▶ _The task_: Below are lines of records; copy exactly those from the one containing "1. ring <box>466,193,505,227</box>" through the one containing "brown shoe [399,478,537,519]", leaving the pictures behind.

┏━━

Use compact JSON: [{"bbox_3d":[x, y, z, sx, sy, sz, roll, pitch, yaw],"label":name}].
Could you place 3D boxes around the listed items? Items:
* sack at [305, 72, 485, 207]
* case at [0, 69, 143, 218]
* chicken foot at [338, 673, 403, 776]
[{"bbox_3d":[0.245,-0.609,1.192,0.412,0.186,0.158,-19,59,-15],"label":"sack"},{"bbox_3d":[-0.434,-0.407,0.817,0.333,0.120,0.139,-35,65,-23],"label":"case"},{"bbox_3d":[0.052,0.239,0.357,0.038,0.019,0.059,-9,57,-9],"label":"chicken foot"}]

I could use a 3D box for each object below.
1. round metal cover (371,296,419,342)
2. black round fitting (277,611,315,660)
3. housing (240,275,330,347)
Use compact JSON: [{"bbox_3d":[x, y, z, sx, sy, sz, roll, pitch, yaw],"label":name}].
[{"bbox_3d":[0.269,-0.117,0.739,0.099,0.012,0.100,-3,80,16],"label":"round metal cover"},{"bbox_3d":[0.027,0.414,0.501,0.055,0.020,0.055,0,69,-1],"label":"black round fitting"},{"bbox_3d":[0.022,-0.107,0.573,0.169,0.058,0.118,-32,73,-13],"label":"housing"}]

┗━━
┏━━

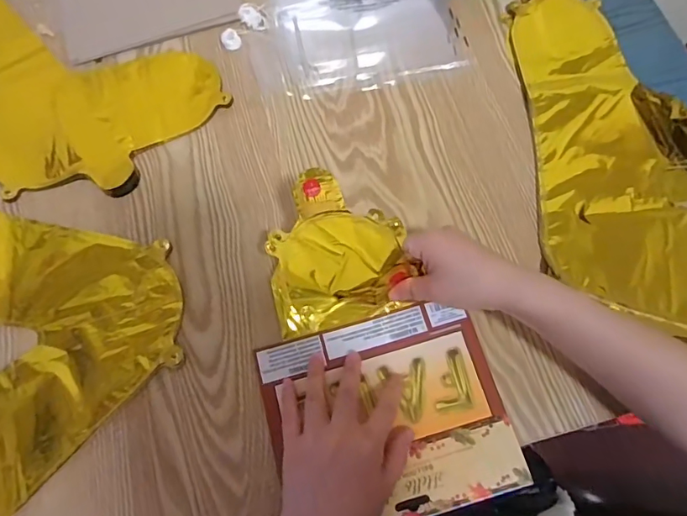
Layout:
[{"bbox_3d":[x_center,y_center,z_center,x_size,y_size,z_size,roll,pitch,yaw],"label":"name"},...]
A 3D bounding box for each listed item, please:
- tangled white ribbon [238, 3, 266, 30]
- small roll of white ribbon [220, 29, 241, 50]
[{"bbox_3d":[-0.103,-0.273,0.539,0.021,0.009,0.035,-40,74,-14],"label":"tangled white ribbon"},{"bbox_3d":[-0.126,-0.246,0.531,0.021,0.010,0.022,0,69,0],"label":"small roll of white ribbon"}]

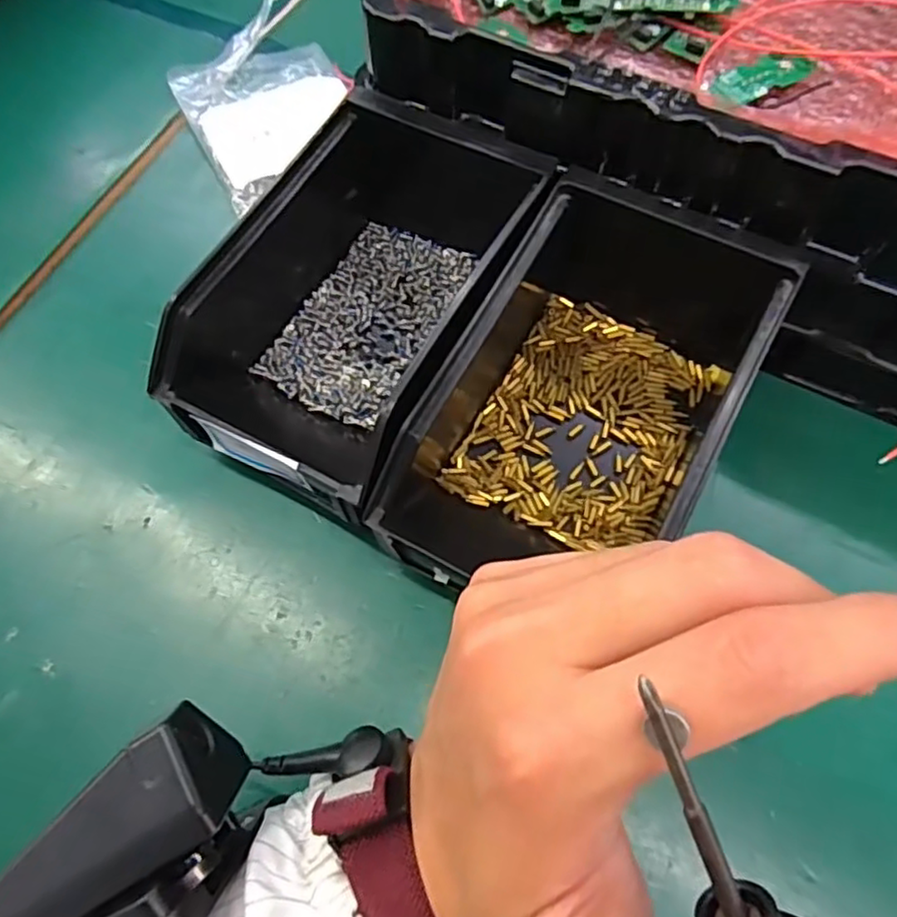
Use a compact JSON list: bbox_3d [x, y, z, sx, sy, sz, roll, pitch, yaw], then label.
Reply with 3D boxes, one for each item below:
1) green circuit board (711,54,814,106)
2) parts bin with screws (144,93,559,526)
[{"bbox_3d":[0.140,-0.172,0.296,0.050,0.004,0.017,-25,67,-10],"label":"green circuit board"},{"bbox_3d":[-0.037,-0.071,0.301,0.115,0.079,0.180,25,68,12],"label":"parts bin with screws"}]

┗━━
┏━━

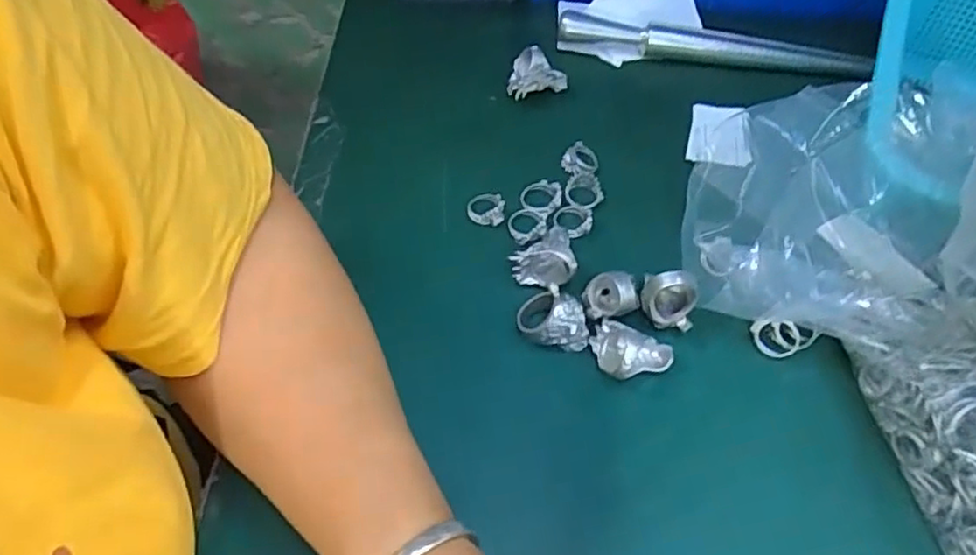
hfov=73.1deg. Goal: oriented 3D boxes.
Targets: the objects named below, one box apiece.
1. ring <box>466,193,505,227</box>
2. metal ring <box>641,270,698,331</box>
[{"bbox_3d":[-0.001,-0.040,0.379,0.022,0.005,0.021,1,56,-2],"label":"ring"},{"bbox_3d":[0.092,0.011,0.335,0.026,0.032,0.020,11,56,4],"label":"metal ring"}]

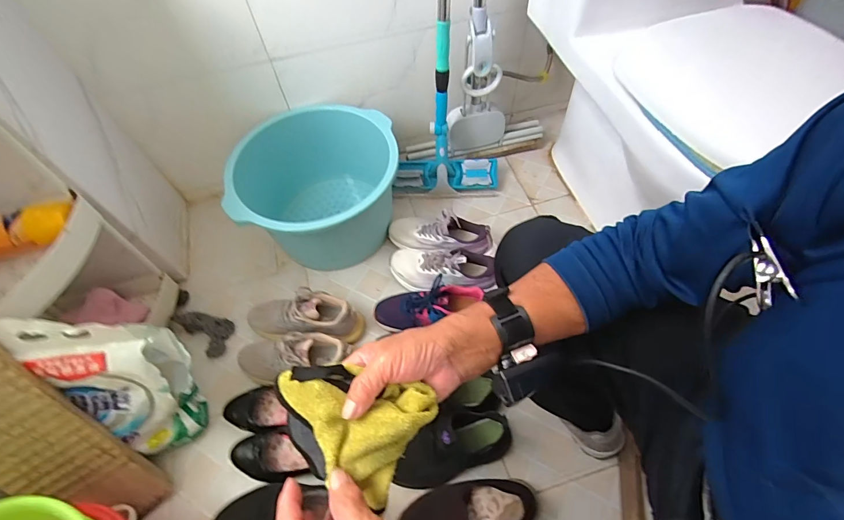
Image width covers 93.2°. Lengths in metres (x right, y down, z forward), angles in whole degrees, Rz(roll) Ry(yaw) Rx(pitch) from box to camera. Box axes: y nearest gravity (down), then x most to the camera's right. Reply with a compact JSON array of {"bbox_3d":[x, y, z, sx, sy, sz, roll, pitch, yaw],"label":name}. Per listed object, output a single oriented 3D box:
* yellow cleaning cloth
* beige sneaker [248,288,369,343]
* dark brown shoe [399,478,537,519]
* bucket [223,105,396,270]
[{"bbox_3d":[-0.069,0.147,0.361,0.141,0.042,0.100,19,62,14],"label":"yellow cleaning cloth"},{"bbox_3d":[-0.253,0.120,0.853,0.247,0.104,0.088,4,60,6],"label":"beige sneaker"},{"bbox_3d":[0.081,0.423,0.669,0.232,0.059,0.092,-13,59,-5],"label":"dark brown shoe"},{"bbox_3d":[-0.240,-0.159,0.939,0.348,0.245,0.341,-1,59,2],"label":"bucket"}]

┗━━

▶ _Exercise result_:
1. ring <box>466,193,505,227</box>
2. metal ring <box>641,270,698,331</box>
[{"bbox_3d":[-0.001,-0.040,0.379,0.022,0.005,0.021,1,56,-2],"label":"ring"},{"bbox_3d":[0.092,0.011,0.335,0.026,0.032,0.020,11,56,4],"label":"metal ring"}]

Image width covers 93.2°. Lengths in metres (x right, y down, z forward), angles in whole degrees, Rz(roll) Ry(yaw) Rx(pitch) from box to camera. Box axes: y nearest gravity (down), then x most to the camera's right. Reply with a compact JSON array of {"bbox_3d":[x, y, z, sx, sy, sz, roll, pitch, yaw],"label":name}. Per listed object, output a single oriented 3D box:
* yellow cleaning cloth
* beige sneaker [248,288,369,343]
* dark brown shoe [399,478,537,519]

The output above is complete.